Hacker News new | ask | show | jobs
by bradhe 2442 days ago
So, if I'm reading this correctly, 2.5GB/s of log data being generated? If we assume (aggressively) that they have 5mil machines in their infrastructure, doesn't that mean that each machine would have to be generating 500kB/s of log data?

Despite that, I find the claims to be underwhelming. So your system can process massive amounts of data by scaling massively horizontally...neat.

1 comments

The number in the article is 2.5 TB/s, not GB/s :)

(disclaimer: I work in Scribe)

Right—sorry. But point still stands. Under what circumstances was that much data being generated from (what I’m assuming is) normal logging?
I'm not following. I understood from your first comment that you think the amount of data is low ("underwhelming") and from your last comment that it's a lot ("that much data").

In any case, the data is "whatever needs to be logged".

And it's not "server logs", which is what I'm interpreting from your comment. Scribe transports most data at Facebook to be processed by real-time systems (e.g. Puma, Scuba) and also "batch systems" (data warehouse). So, it's quite a lot, being "the ingestion pipe" for Facebook.

Does this answer your question? :-?

Puma: https://research.fb.com/publications/realtime-data-processin...

Scuba: https://research.fb.com/publications/scuba-diving-into-data-...

> So, it's quite a lot, being "the ingestion pipe" for Facebook.

I see. I walked away from the article with the impression that it was meant to be a log aggregation service a la flume, splunk, or logstash.

> the amount of data is low ("underwhelming") and from your last comment that it's a lot ("that much data").

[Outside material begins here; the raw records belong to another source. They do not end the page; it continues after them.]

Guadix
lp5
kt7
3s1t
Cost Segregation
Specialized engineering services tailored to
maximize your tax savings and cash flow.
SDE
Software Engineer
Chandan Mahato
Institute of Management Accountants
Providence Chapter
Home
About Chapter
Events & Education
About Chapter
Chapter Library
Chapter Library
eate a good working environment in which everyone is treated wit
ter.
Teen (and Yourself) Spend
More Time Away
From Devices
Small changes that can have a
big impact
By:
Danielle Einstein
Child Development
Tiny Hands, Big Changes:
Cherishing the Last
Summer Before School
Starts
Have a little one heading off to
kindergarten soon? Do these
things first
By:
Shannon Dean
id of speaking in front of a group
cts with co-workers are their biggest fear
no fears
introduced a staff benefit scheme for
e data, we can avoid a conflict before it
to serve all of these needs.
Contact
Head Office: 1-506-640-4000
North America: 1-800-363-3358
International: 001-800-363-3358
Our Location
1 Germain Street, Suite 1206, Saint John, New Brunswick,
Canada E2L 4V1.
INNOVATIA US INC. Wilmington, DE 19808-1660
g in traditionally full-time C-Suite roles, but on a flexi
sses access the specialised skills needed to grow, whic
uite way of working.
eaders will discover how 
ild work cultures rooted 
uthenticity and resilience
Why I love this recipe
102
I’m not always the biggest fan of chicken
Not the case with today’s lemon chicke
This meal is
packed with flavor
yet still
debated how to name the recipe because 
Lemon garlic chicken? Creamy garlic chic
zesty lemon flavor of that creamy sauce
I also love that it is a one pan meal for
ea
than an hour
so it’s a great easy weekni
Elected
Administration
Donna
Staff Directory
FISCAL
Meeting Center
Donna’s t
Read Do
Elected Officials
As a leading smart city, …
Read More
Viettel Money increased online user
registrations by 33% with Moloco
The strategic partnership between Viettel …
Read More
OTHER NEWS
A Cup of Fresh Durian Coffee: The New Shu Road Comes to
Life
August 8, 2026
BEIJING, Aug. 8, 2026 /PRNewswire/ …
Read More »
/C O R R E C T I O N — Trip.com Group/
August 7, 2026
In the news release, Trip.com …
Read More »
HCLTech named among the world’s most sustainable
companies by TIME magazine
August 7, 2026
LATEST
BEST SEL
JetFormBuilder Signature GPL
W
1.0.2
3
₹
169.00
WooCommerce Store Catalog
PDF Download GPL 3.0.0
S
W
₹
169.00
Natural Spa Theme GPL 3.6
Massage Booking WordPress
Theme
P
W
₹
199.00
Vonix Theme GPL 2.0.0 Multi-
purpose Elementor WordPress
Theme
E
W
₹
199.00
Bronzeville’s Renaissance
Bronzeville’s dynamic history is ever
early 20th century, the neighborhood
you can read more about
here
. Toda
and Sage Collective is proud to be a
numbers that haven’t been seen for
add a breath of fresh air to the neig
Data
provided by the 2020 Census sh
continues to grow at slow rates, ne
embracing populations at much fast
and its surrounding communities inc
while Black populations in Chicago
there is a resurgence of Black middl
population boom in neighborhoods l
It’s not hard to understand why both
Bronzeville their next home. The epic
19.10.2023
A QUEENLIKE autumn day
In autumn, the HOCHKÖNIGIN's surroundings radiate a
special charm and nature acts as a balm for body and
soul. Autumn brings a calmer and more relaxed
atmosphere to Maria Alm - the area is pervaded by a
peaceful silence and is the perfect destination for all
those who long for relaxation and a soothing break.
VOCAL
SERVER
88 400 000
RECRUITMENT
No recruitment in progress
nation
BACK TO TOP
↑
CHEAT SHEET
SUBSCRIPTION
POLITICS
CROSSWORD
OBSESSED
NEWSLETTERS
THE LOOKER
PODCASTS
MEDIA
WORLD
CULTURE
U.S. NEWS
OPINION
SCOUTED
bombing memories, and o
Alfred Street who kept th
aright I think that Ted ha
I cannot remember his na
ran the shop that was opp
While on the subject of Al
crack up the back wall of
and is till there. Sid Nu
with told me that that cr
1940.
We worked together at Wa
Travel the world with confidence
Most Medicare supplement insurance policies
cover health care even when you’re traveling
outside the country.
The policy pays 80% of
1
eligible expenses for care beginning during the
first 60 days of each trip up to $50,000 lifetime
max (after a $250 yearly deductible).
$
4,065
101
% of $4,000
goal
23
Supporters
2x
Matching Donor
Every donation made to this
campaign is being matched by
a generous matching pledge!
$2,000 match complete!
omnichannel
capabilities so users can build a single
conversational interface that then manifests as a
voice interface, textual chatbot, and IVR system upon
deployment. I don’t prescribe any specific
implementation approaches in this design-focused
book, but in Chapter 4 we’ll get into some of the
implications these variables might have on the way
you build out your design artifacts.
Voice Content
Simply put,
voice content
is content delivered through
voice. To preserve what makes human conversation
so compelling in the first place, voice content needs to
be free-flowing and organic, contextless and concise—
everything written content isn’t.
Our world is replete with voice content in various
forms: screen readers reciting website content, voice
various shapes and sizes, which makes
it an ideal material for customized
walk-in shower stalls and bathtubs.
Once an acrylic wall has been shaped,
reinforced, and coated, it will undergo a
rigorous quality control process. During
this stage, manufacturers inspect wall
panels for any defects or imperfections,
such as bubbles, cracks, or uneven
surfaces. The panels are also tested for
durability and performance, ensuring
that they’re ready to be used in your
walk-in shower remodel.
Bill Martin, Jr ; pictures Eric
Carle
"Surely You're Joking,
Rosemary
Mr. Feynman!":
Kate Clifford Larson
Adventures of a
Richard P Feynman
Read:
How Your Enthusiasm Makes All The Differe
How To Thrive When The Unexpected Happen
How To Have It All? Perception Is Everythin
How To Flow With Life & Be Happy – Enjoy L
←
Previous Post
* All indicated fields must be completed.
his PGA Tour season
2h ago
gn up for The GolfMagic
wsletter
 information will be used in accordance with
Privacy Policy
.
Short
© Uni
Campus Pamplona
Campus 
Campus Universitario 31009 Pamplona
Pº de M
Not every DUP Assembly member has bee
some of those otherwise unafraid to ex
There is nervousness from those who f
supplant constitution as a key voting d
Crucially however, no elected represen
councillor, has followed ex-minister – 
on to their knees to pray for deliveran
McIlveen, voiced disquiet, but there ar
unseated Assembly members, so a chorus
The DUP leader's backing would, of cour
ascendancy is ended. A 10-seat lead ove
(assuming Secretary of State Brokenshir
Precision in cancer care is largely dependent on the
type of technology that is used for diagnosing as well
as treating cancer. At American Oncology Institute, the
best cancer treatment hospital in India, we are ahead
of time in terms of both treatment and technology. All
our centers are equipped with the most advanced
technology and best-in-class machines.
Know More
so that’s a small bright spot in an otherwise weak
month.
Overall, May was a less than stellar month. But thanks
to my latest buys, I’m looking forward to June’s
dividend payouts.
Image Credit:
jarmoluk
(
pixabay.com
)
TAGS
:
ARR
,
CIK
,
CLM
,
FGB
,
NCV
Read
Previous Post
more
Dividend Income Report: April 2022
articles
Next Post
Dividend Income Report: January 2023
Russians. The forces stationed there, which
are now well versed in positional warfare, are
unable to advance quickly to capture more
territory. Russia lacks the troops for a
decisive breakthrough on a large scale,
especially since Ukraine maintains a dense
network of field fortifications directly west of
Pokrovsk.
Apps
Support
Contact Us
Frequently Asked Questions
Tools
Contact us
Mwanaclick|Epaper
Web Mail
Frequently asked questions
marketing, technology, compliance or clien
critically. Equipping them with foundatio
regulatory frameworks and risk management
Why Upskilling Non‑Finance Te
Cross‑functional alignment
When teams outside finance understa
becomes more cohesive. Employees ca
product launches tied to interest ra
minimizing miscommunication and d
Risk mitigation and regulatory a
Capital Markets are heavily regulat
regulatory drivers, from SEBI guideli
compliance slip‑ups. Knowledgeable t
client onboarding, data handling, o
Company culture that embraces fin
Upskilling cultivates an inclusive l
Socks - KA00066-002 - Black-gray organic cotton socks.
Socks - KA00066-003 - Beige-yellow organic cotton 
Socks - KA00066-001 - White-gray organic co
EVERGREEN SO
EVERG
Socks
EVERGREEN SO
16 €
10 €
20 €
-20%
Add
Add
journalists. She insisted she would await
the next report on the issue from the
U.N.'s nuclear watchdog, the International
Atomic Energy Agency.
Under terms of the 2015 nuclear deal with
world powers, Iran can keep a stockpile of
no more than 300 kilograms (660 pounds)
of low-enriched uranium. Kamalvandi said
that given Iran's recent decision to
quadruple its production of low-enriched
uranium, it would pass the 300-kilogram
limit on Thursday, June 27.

I was remarking on the numbers in regard to generation, not consumption. Based on the article, my estimate is pointing out that generating 2.5TB/s of transactional logs and telemetry data using "millions" of machines would be technically possible but not reasonably practical...and thus likely not real ;). But, you corrected my understanding: That number isn't based on a different use case.